Execution:   Using control, let the wheel roll away from you, keeping your arms extended.  Come up gradually off your toes and let your body descend progressively, maintaining a horizontal position in your torso.  From an extended position, breathe in sharply and contract through your core to begin the re-ascent.  Pull back with the wheel and reverse the original motion to return to the start. 

Tip:   To develop feel for this move, simply practice performing it on the floor instead of up on a box.  When you first use the wheel, it takes a little getting used to.


Start:   Load the barbell to your desired weight with a plate of any size, just at one end.  Kneel on the floor with a wide split-stance adjacent to the loaded end and pick up the end of the bar with one hand using a neutral grip.  Make sure to keep your head level and back straight.  Extend your non-working arm outward for stability as shown, and in the start position your working hand will be in front of your collarbone. 

Execution:   Keeping almost all of your body anchored in place, press the bar upward using force from your shoulders and triceps.  Instead of a simple vertical path, here you’ll press it along it’s natural arc away from you.  Continue until your arm is fully extended, then hold for a second before lowering it with control back to the start position. 

Tip:   Advanced lifters can extend the move by standing up after the bar reaches its peak position.  This variation requires balance and uses more calories while working your legs.


Start:   The medicine ball put is distinct from the toss mainly due to the grip and release.  Pick up a relatively large medicine ball with a neutral grip at the opposite poles of the ball.  Stand erect and perpendicular to a wall, about five feet from it.  Keep your head level, your back straight and begin with your knees bent slightly.  Step toward the wall and rotate your torso gradually toward it. 

Execution:   Once your front foot lands, post up with it and transfer your weight onto it.  Draw the ball sharply toward the wall and keep rotating until your fully facing it.  Let your lead hand snap across to the side and make one final forceful push of the ball with all of your might as it leaves your fingertips.  Repeat for reps then work the other side. 

Tip:   Develop the feel of lowering your body with your front foot as you stride toward the wall.  By avoiding a tall position throughout the move, you can apply more power in the put.

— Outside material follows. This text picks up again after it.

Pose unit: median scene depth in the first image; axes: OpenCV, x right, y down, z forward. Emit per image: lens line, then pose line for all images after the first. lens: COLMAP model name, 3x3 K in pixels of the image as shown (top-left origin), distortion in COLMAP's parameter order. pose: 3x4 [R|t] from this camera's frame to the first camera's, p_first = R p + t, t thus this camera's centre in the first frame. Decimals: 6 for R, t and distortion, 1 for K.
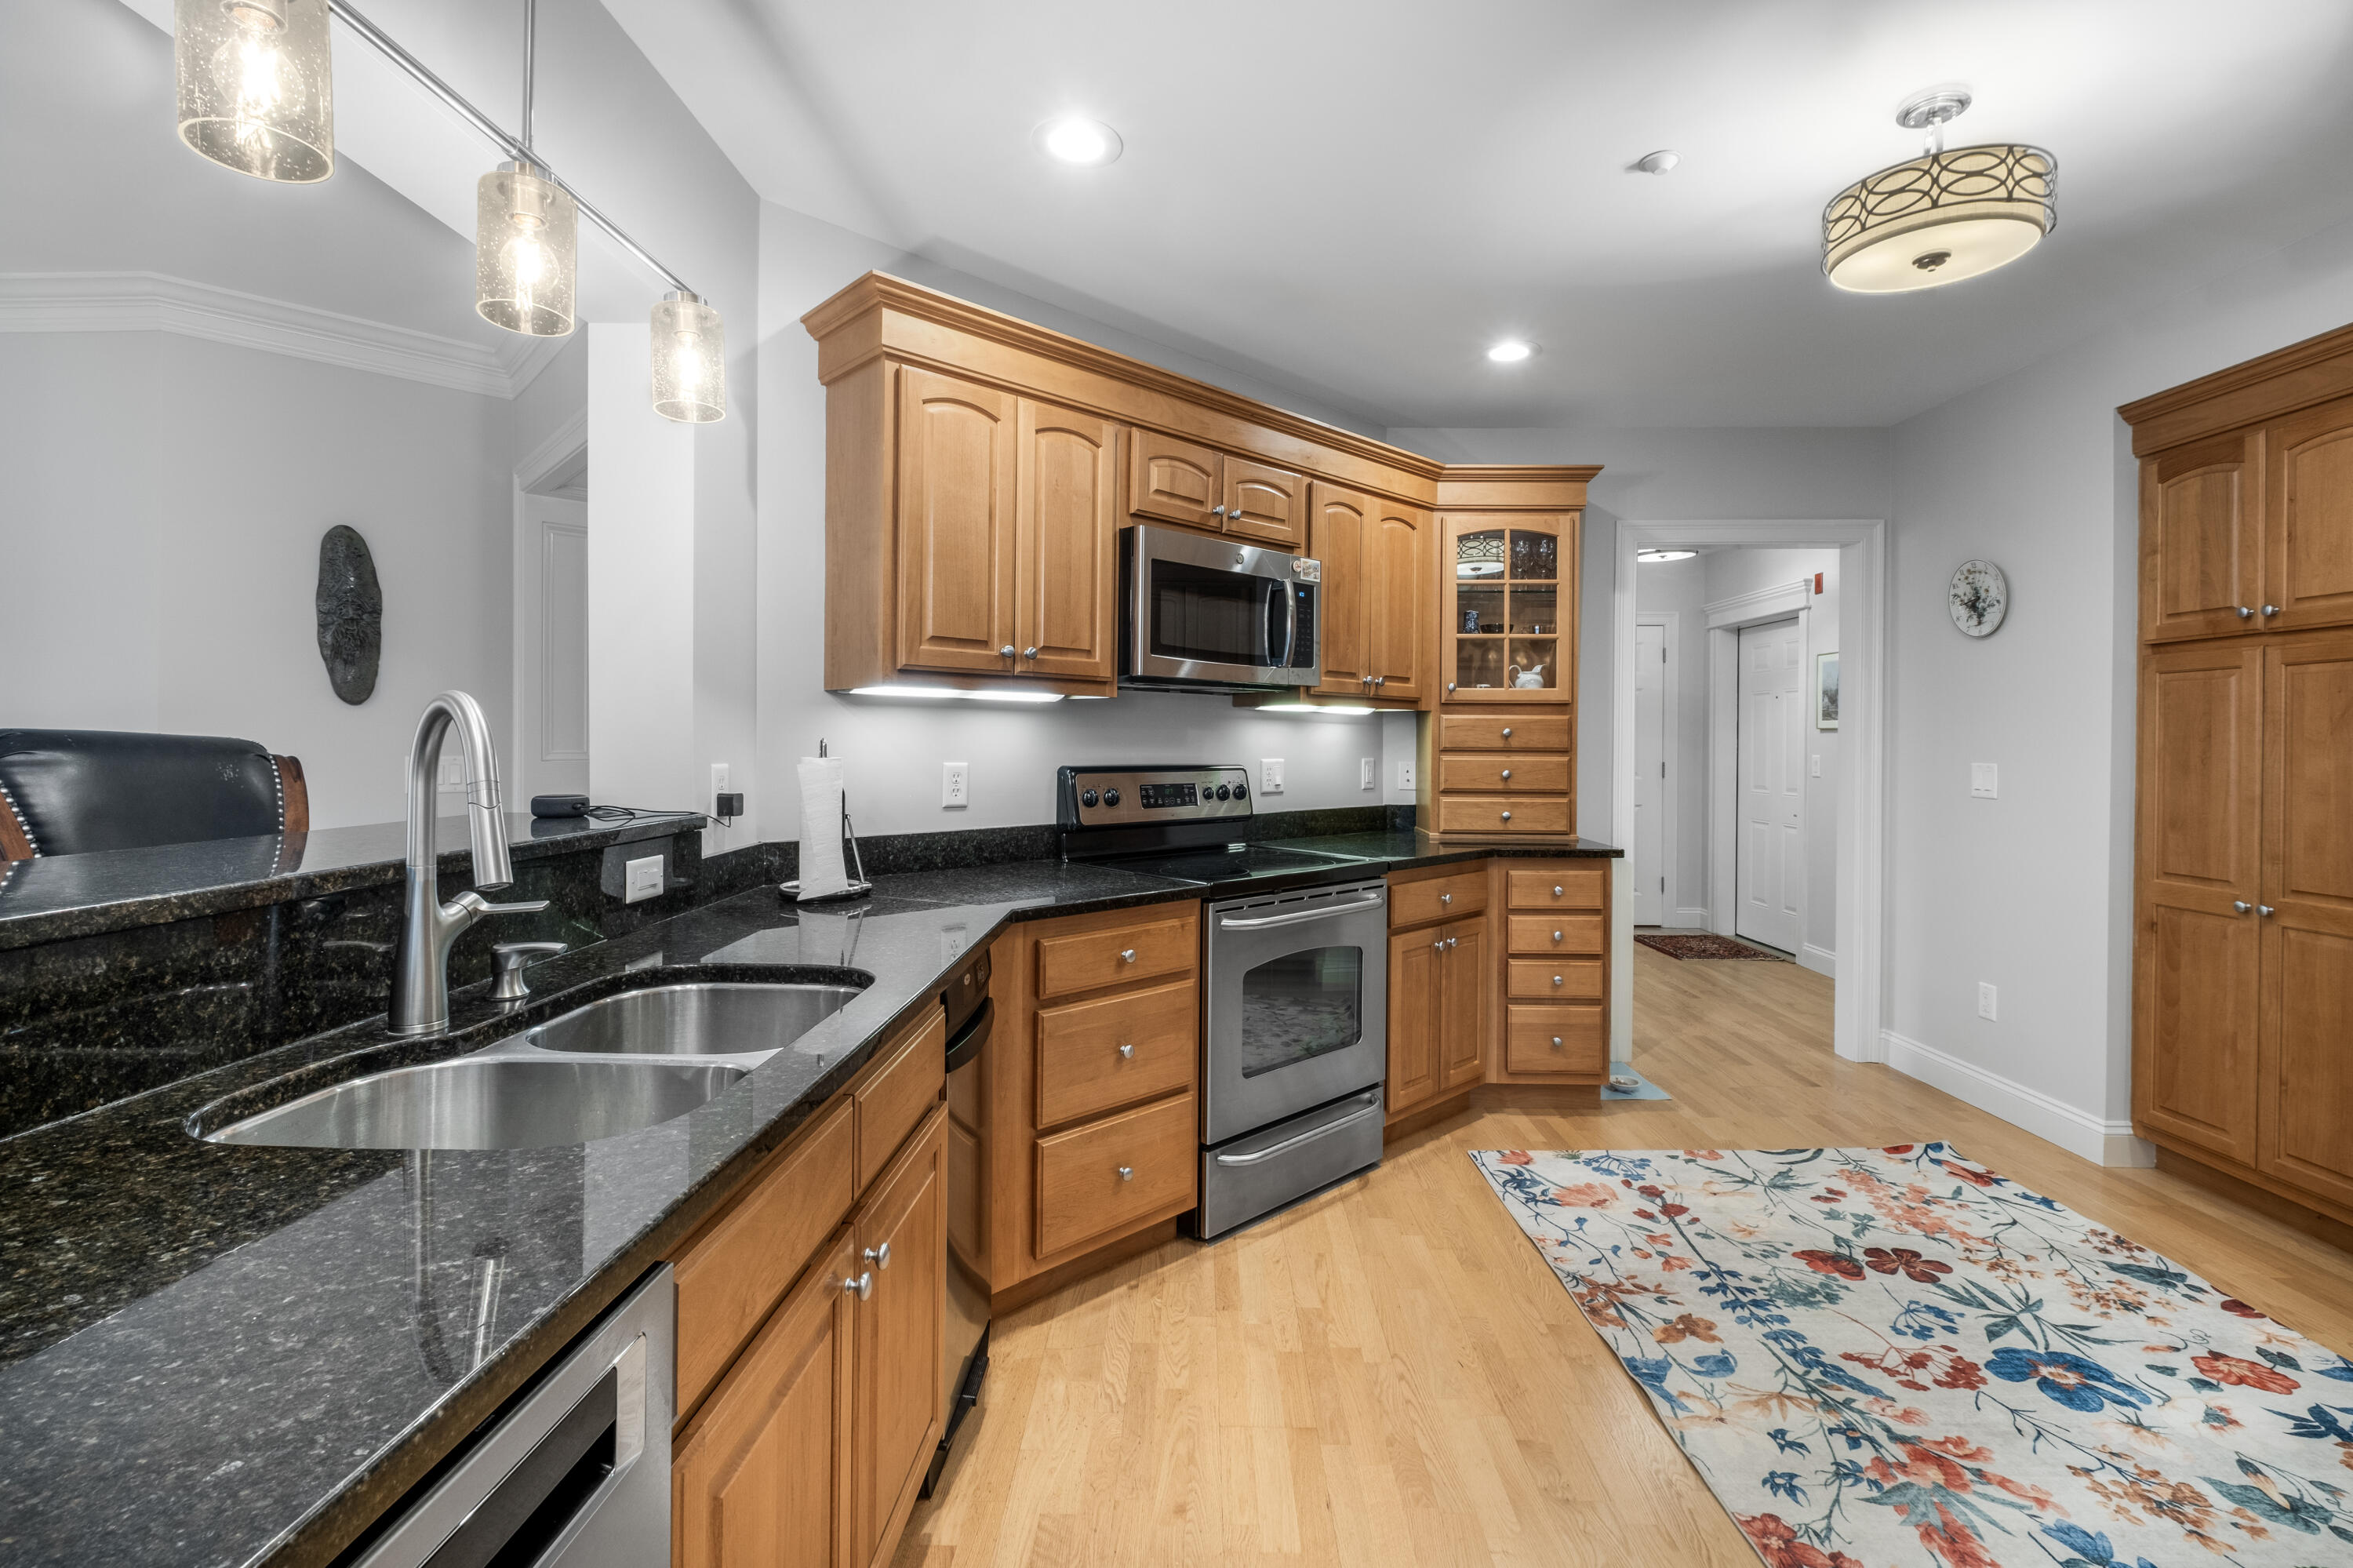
lens RADIAL K [[1026.5, 0, 1171.6], [0, 1026.5, 743.7], [0, 0, 1]] dist [-0.003760, -0.000241]
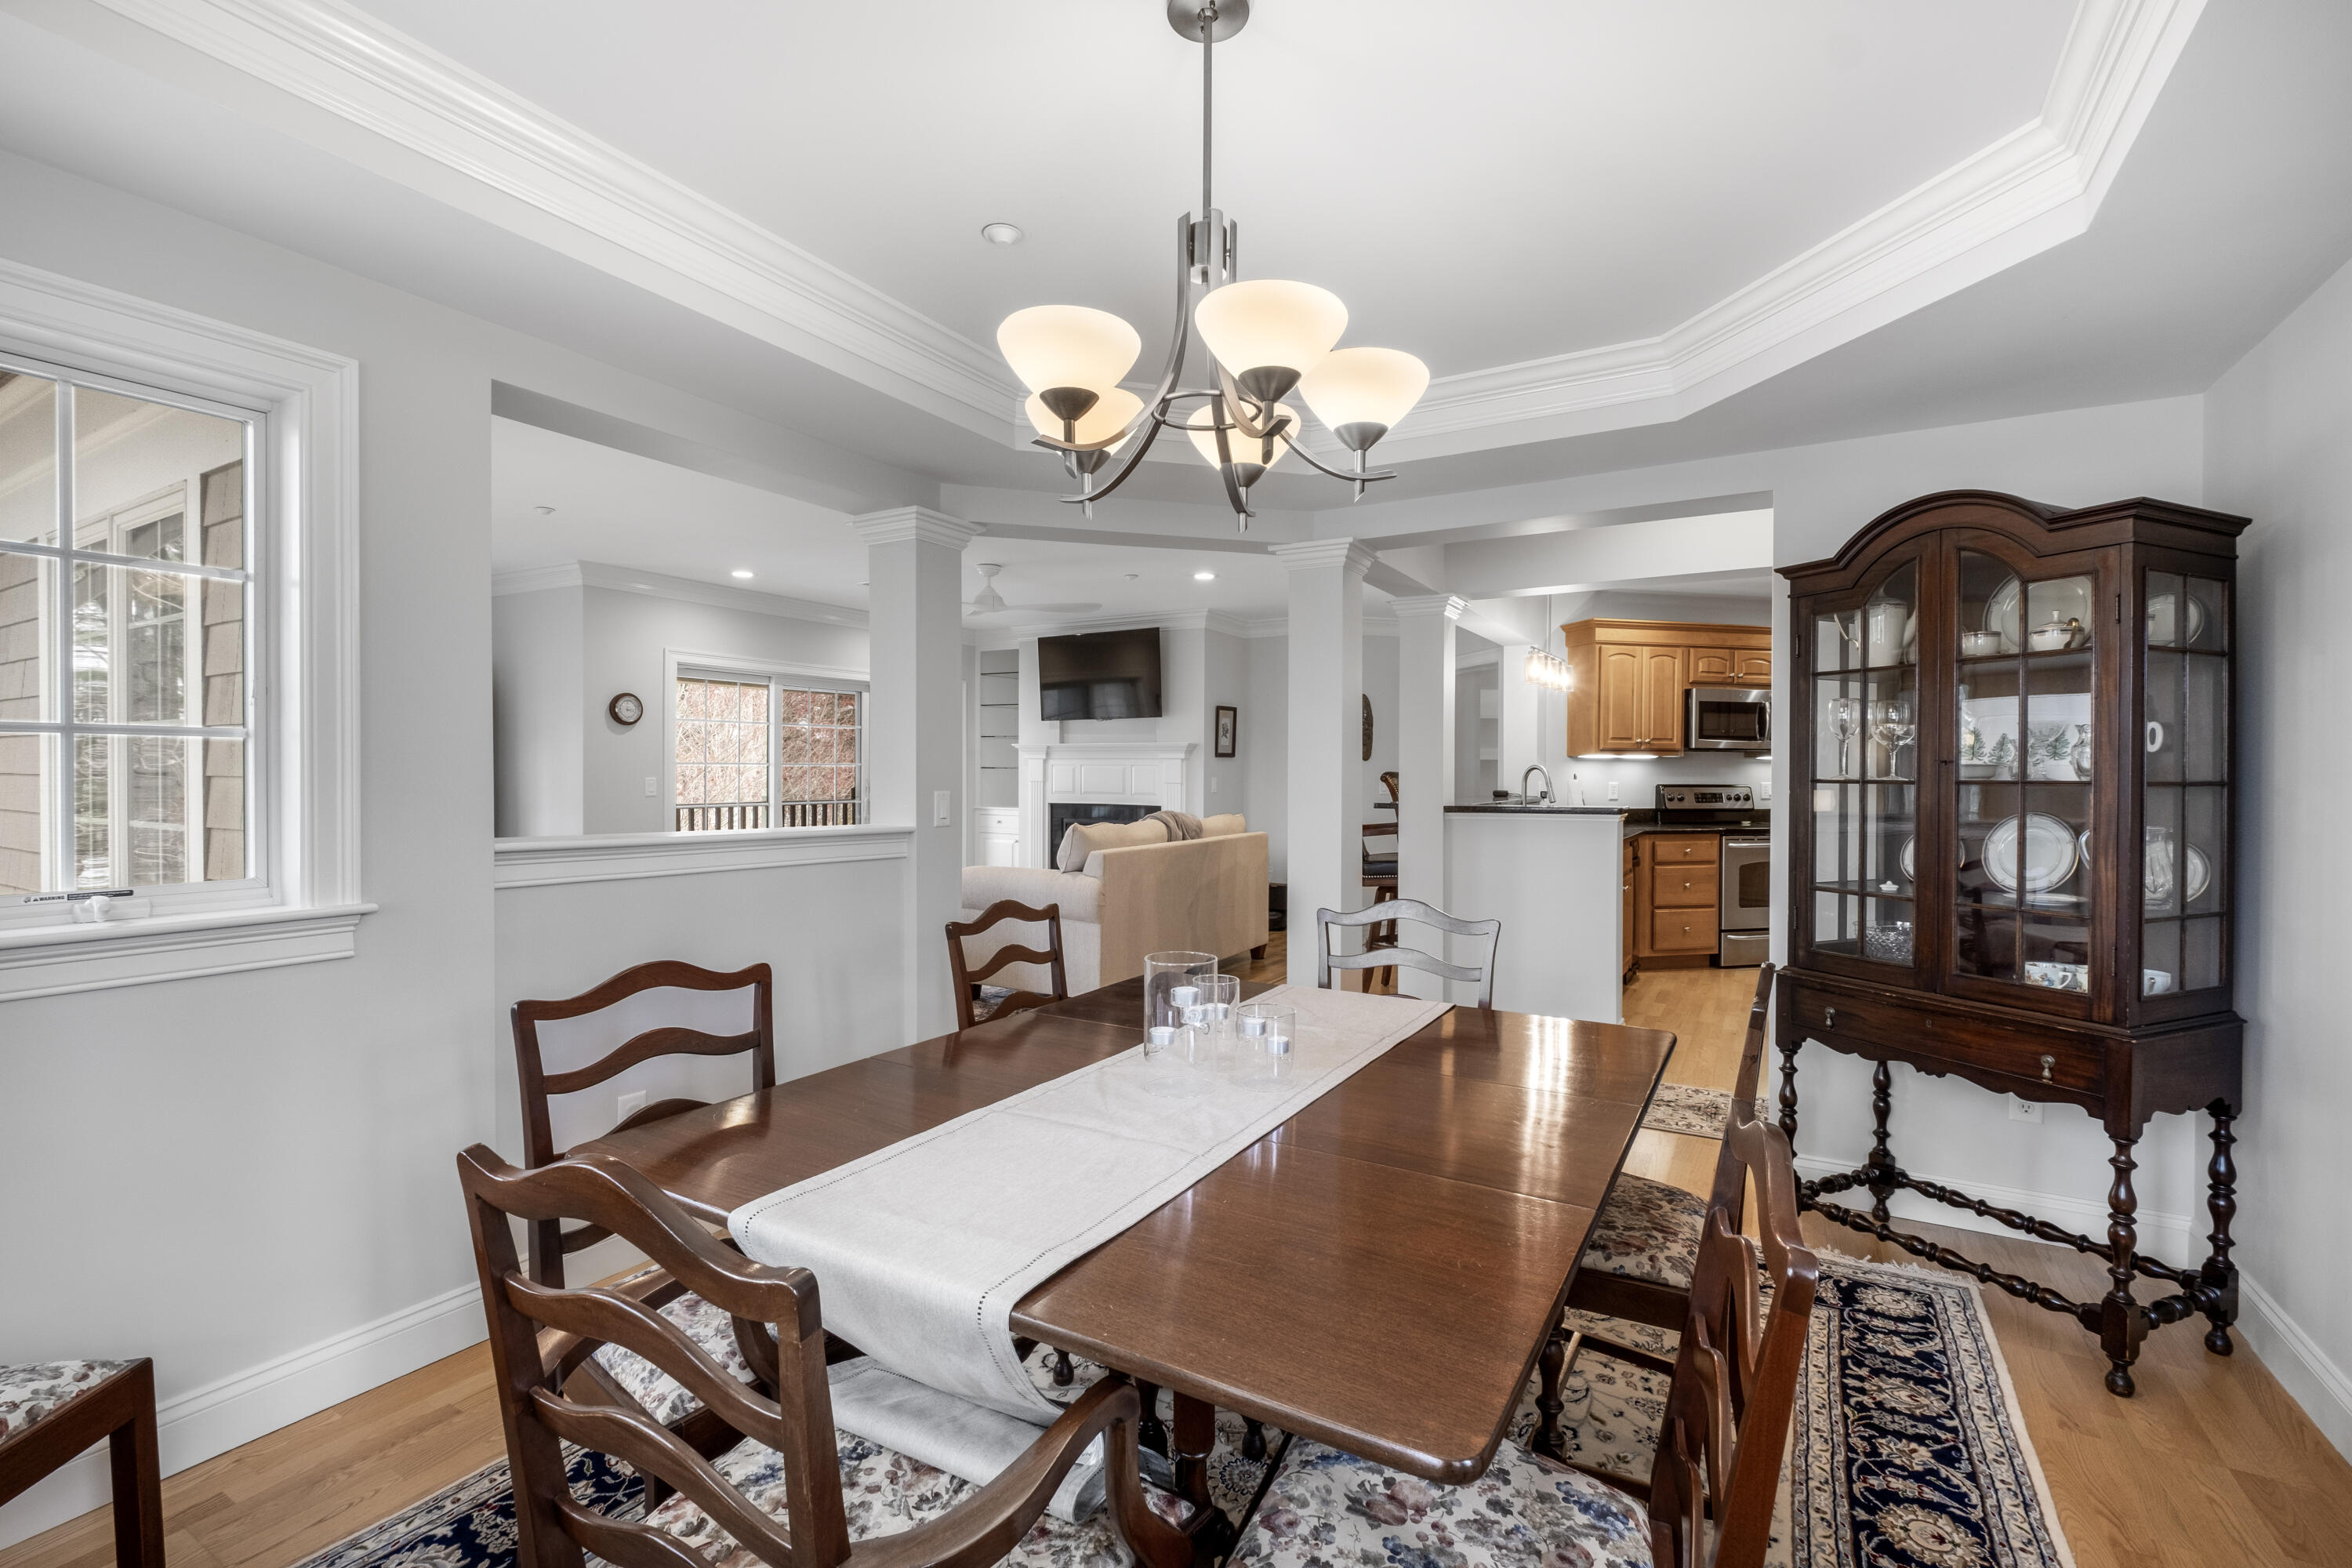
lens RADIAL K [[1025.1, 0, 1165.5], [0, 1025.1, 771.6], [0, 0, 1]] dist [-0.001386, -0.000170]
pose [[0.870113, -0.000332, -0.492852, 0.072430], [-0.000864, 0.999997, -0.002198, -0.001307], [0.492851, 0.002338, 0.870110, -1.639569]]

Start:   Grasp a dumbbell in each hand using a neutral grip and stand tall with chin up, back straight and feet separated just slightly.  Let the weights hang freely in your extended arms at your sides.  Bend your knees very slightly and visualize the move in your head before beginning the action. 

Execution:   Using control and stability, begin by drawing your “action” leg upward in front of you and flexed.  Then, allow the weights to pull you gradually toward the floor as you hinge forward from your hips and simultaneously kick your leg backward until it’s straight.  Continue the descent until you’ve formed a ‘T’ as shown, hold in the bottom position for a second, then pull upward to return to the start. 

Tip:   A common cheat mistake is opening up your hip sideways in order to increase the range of motion; avoid this by keeping your hips square and simply stop the motion when you can’t descend any farther.